A recent post by Dr. Feinman reminded me of a very meaty post by Dr. Mike Eades, so I thought I would share both blogposts here. Both posts discuss the different aspects of Intention To Treat, an analysis method that can result in misleading or biased results.
Personally, I am from the camp that you don't just throw out data points to "clean things up", nor do you make up data points to make everything even at the end. The making up of actual data points used to be a common practice before computers did everything. Data wasn't usually made up out of thin air, but a common practice when doing an ANOVA was that if you were taking say 4 samples per treatment, and when you got the data back and found that some of the treatments had only 3 samples, you would take an average of the three real samples and use that average as the 4th fake sample.

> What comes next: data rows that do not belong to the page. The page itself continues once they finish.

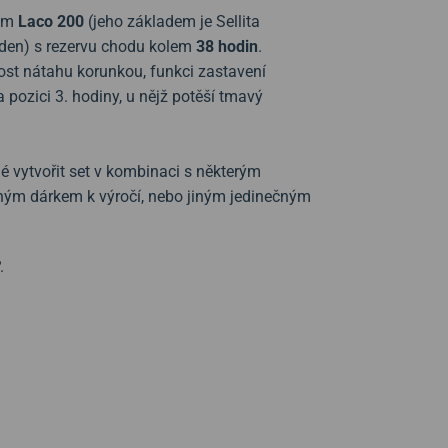
hem
Laco 200
(jeho základem je Sellita
s/den) s rezervu chodu kolem
38 hodin
.
ost nátahu korunkou, funkci zastavení
 pozici 3. hodiny, u nějž potěší tmavý
né vytvořit set v kombinaci s některým
dným dárkem k výročí, nebo jiným jedinečným
.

This would make the calculations go more smoothly.
Kind of like that joke where the guy is looking for his wallet under the street lamp because the light is better.
Anyway, here are the links:
Another big (well, to me) problem with some of these studies is that in addition to the methods of analysis outlined in the above links, researchers attempt to explain the reasons it's OK to make up data. Here's how they do it.
Before any experiment is started, the appropriate sample size is selected. It is usually a dance between what you want to know, and how much $$$$ you have to learn it.
You'll usually find information about how this was done in the paper, and almost never in the abstract. It is in code, which is just as well, because if you don't really understand the stuff about statistical significance and the power of tests, it is probably better to just let your eyes glaze over that part anyway.
The study is designed to answer a main question, and the appropriate sample size is determined based on that question, what type of data you are collecting and what risks you are willing to take. When people drop out of a study, for any reason, sometimes the researchers can get information on why, and sometimes they do analyze this information to see if something is up. Trouble is, they are attempting to deal with the situation with a much different sample size than what is typically necessary to make such a determination.
For example, in a weight loss study, they might choose a sample size in order to detect a difference between say, 10 pounds lost in 8 weeks. They pick a sample size that they can afford, but it might not be enough to detect a difference in, say, 5 pounds. It's just not powerful enough.
Now, in Dr. Eades example, he choose a total of 100 participants, but in addition to keeping track of the weight lost, there was also this huge difference between the percentage of participants who dropped out of each group. Usually, the proportions are closer together, and the situation is a bit more murky, and because the proper sample size was not determined to answer THIS question, it is almost certainly too low. And the usual conclusion is that the differences in drop-out rates are no different. This then gives the researchers green light to go away and feel justified in making up some data, assuming that the biases introduced are the same for both cases.
So here are the clif notes:
1. Researchers design a study to answer question A
2. Researchers get a bunch of bad data.
3. Researchers run the data through a bunch of check-point Charlie's (question B, C....) that are ill-formulated and not powerful.
4. Of course, Check-point Charlie's say all is OK
5. Researchers proceed
There will be a bunch of statistical mumbo-jumbo about the additional questions, to make those check-point Charlie's seem like real statistics. Yes, badges and guns, but no bullets.